Several user stories were identified and carefully framed by our team. These stories would be the targets of our minimal viable product.
WIREFRAMING, PROTOTYPING, AND USABILITY TESTING
User testing was foundational to our prototyping process. After each stage, we conducted formative user testing on our target audience.
Our team generated a low-fidelity prototype in Procreate.
Four users were recruited for a 30 min to 1-hour Zoom Interview. A modified Wizard of Oz testing format was used.
Modified Wizard of Oz Testing: Researchers have two documents open during the Zoom call: (1) the screens, which are shown to the participant, and (2) the storyboard with the pathways, which is for the researcher's reference.
The screens are placed on individual PowerPoint slides with an appropriate number. Based on the participant's description of how they would navigate the platform, the researcher would click the appropriate screen from that PowerPoint slide deck.
Numerous key findings were found for each stage which were used to inform our medium-fidelity prototype.
Our team generated a clickable medium-fidelity prototype in Balsamiq.
Our research found that users want to have the option to browse available scholarships without logging in. On this pre-login page, users can do just that.
The most efficient way for University of Toronto students to activate Aquatica is through their UTOR and JOINID.
A SEARCHLESS PROCESS
Student profiles are generated using the system data from the University of Toronto. Adding more specific information into the tabs, from skills and hobbies to past awards, allows for more specific matches. In Aquatica, no searching is necessary.
Scholarships are matched based on the number of people applying, and how similar the user is to past winners. When hovering over a scholarship, match information is provided.
Selecting the heart icon allows users to bookmark matches.
SEE SCHOLARSHIP DETAILS
For quick reading, scholarships are listed in the same format.
Detailed information is provided on scholarship requirements (under Scholarship information) and previous winners (under Applicant demographics).
Users can store files in Aquatica, from resumes to cover letters. These files are then used in the streamlined application process.
SUBMIT ON ONE PLATFORM
By selecting the application button, users can upload, preview files by application, and submit.

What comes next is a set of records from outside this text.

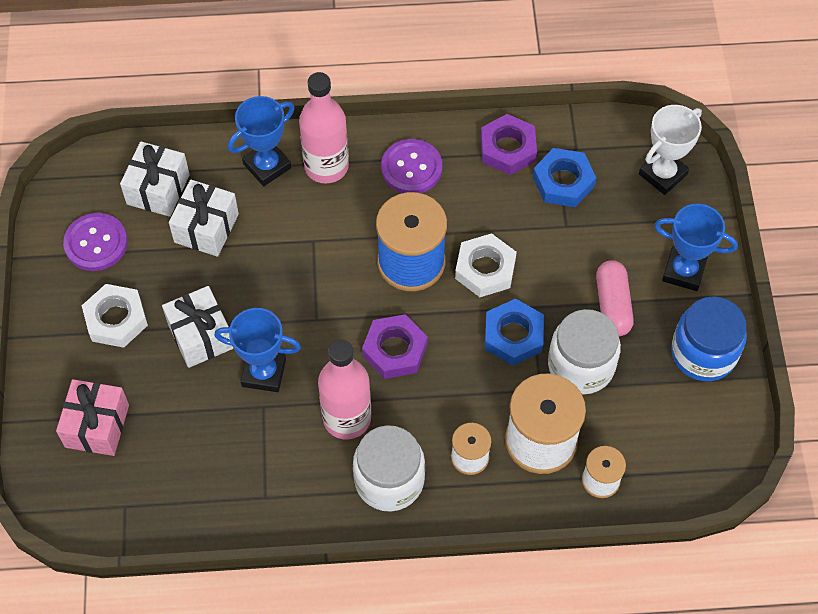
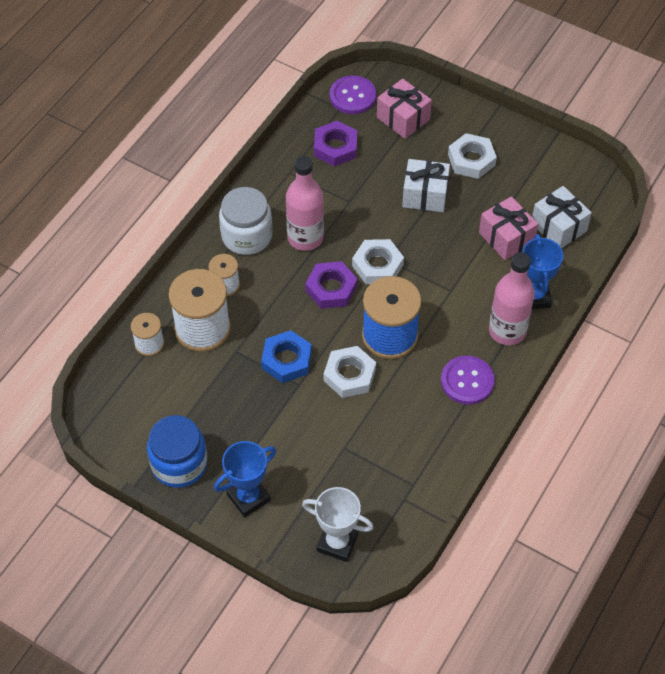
camera: 125 degrees right, 5 degrees down
(96, 243) = (538, 175): purple button -> purple button (352, 96)
(206, 228) = (506, 237): white gift -> pink gift
(264, 373) = (372, 213): blue trophy -> none
(331, 325) = (377, 265): none -> white nut
(508, 148) = (438, 453): purple nut -> purple nut (335, 147)
(563, 182) = (382, 470): blue nut -> none
(581, 366) = (233, 384): white jar -> none
(612, 305) = (260, 433): pink capsule -> none
(662, 174) = (337, 542): white trophy -> white trophy turned 60 degrees counterclockwise

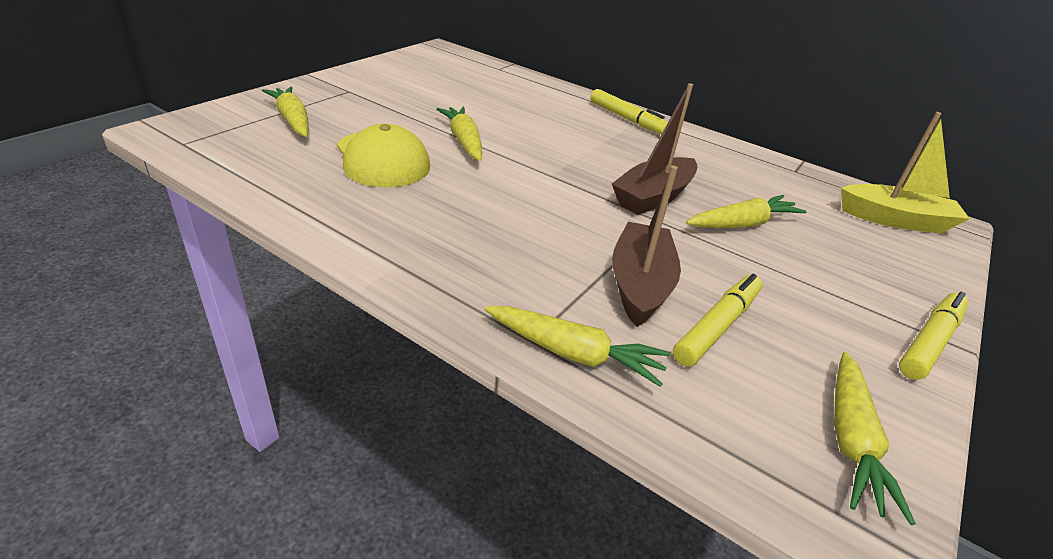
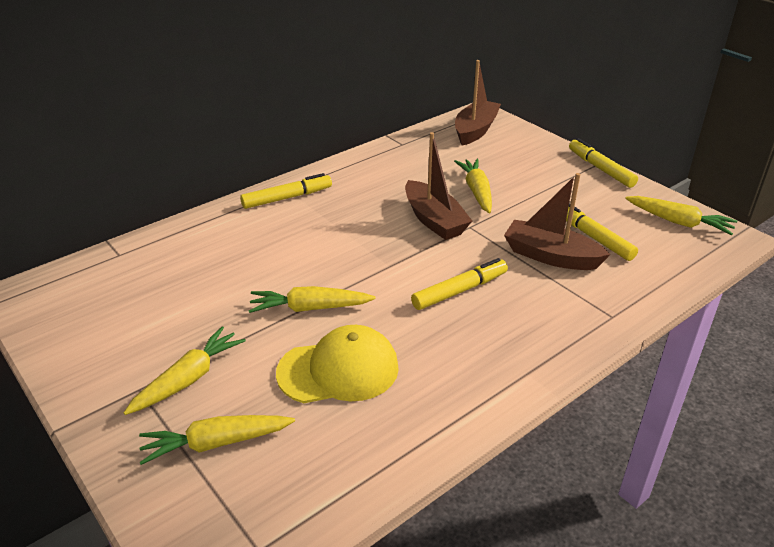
camera: 70 degrees left, 0 degrees up
(529, 217) = (459, 290): none -> yellow marker
(574, 353) = (624, 300): yellow carrot -> yellow carrot (188, 379)
(895, 220) = (475, 130): yellow boat -> brown boat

Our team conducted further formative user testing on our medium-fidelity product with four participants. We assessed the ease of use and accessibility, as well as value and desirability using task-based usability testing, and semi-structured pre- and post-test interviews.
EASE OF USE
Our findings suggest that participants found numerous Aquatica features to be desirable. There is a need to reiterate a few of Aquatica's features, which would improve its ease of use and desirability.
REFLECTION AND NEXT STEPS
Our next steps would be to iterate further on our interface design to create a better user experience. From there we would conduct further formative testing. This cycle would be repeated several times based on user feedback. Once a suitable medium-fidelity product is generated, we would begin creating our high-fidelity prototype.
Our team created a solution to a significant student issue. This redesigned solution has numerous well-liked features and a good satisfaction rate. However, it is important for our team to continue to iterate on this project to better meet user needs.
This piece is a reminder of how important user testing and repeat iteration is. Testing in the low and medium fidelity stages gathers a lot of significant information about a product. For this piece even after two stages of user testing, I anticipate another two rounds of user testing.
A second lesson learned from this product is to focus on fewer features for the first iteration. Aquatica focuses on a large volume of student issues within the application process. By focussing on such a large number of features, the testing and iteration cycles need to be repeated a larger number of times, as instead of focussing on getting a narrow set of features right, designers and researchers have their attention divided among many.